Could you print the data that follows exactly as given?

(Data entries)
· · · · ·

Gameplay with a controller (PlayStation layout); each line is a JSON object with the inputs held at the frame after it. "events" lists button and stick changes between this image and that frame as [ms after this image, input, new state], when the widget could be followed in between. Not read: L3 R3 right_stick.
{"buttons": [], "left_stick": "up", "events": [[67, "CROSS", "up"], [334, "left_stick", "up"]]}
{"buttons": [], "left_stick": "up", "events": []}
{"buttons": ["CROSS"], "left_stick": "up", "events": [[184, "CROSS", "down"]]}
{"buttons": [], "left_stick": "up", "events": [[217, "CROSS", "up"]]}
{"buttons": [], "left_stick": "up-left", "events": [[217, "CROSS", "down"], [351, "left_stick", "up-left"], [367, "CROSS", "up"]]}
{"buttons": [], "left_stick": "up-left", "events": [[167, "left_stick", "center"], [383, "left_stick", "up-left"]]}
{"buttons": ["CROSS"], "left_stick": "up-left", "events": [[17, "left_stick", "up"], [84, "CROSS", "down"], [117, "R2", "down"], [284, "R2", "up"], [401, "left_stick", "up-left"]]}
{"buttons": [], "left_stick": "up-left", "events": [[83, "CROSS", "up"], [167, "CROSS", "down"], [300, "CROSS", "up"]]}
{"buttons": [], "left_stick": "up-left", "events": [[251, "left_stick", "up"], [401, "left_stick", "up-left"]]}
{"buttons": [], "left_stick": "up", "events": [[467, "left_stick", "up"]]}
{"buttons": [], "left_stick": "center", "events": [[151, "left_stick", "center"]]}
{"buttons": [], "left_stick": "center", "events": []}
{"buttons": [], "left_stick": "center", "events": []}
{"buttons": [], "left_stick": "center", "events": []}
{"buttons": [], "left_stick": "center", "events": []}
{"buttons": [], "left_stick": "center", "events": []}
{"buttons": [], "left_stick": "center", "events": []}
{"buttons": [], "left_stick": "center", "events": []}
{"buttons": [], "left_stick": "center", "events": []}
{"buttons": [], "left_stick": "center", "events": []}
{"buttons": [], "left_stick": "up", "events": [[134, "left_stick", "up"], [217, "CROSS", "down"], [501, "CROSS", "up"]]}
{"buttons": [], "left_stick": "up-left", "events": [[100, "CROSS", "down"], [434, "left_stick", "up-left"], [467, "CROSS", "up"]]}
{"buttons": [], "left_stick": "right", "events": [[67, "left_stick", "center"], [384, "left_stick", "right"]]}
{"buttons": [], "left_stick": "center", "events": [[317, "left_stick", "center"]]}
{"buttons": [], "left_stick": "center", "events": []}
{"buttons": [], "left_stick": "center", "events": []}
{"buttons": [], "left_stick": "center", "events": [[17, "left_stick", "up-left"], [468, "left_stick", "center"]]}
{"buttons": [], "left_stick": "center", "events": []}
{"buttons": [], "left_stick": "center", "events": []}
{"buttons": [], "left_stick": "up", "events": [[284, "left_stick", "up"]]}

· · · · ·

Answer.
Gameplay with a controller (PlayStation layout); each line is a JSON object with the inputs held at the frame after it. "events" lists button and stick changes between this image and that frame as [ms after this image, input, new state], when the widget could be followed in between. Not read: L3 R3 right_stick.
{"buttons": [], "left_stick": "up", "events": [[67, "CROSS", "up"], [334, "left_stick", "up"]]}
{"buttons": [], "left_stick": "up", "events": []}
{"buttons": ["CROSS"], "left_stick": "up", "events": [[184, "CROSS", "down"]]}
{"buttons": [], "left_stick": "up", "events": [[217, "CROSS", "up"]]}
{"buttons": [], "left_stick": "up-left", "events": [[217, "CROSS", "down"], [351, "left_stick", "up-left"], [367, "CROSS", "up"]]}
{"buttons": [], "left_stick": "up-left", "events": [[167, "left_stick", "center"], [383, "left_stick", "up-left"]]}
{"buttons": ["CROSS"], "left_stick": "up-left", "events": [[17, "left_stick", "up"], [84, "CROSS", "down"], [117, "R2", "down"], [284, "R2", "up"], [401, "left_stick", "up-left"]]}
{"buttons": [], "left_stick": "up-left", "events": [[83, "CROSS", "up"], [167, "CROSS", "down"], [300, "CROSS", "up"]]}
{"buttons": [], "left_stick": "up-left", "events": [[251, "left_stick", "up"], [401, "left_stick", "up-left"]]}
{"buttons": [], "left_stick": "up", "events": [[467, "left_stick", "up"]]}
{"buttons": [], "left_stick": "center", "events": [[151, "left_stick", "center"]]}
{"buttons": [], "left_stick": "center", "events": []}
{"buttons": [], "left_stick": "center", "events": []}
{"buttons": [], "left_stick": "center", "events": []}
{"buttons": [], "left_stick": "center", "events": []}
{"buttons": [], "left_stick": "center", "events": []}
{"buttons": [], "left_stick": "center", "events": []}
{"buttons": [], "left_stick": "center", "events": []}
{"buttons": [], "left_stick": "center", "events": []}
{"buttons": [], "left_stick": "center", "events": []}
{"buttons": [], "left_stick": "up", "events": [[134, "left_stick", "up"], [217, "CROSS", "down"], [501, "CROSS", "up"]]}
{"buttons": [], "left_stick": "up-left", "events": [[100, "CROSS", "down"], [434, "left_stick", "up-left"], [467, "CROSS", "up"]]}
{"buttons": [], "left_stick": "right", "events": [[67, "left_stick", "center"], [384, "left_stick", "right"]]}
{"buttons": [], "left_stick": "center", "events": [[317, "left_stick", "center"]]}
{"buttons": [], "left_stick": "center", "events": []}
{"buttons": [], "left_stick": "center", "events": []}
{"buttons": [], "left_stick": "center", "events": [[17, "left_stick", "up-left"], [468, "left_stick", "center"]]}
{"buttons": [], "left_stick": "center", "events": []}
{"buttons": [], "left_stick": "center", "events": []}
{"buttons": [], "left_stick": "up", "events": [[284, "left_stick", "up"]]}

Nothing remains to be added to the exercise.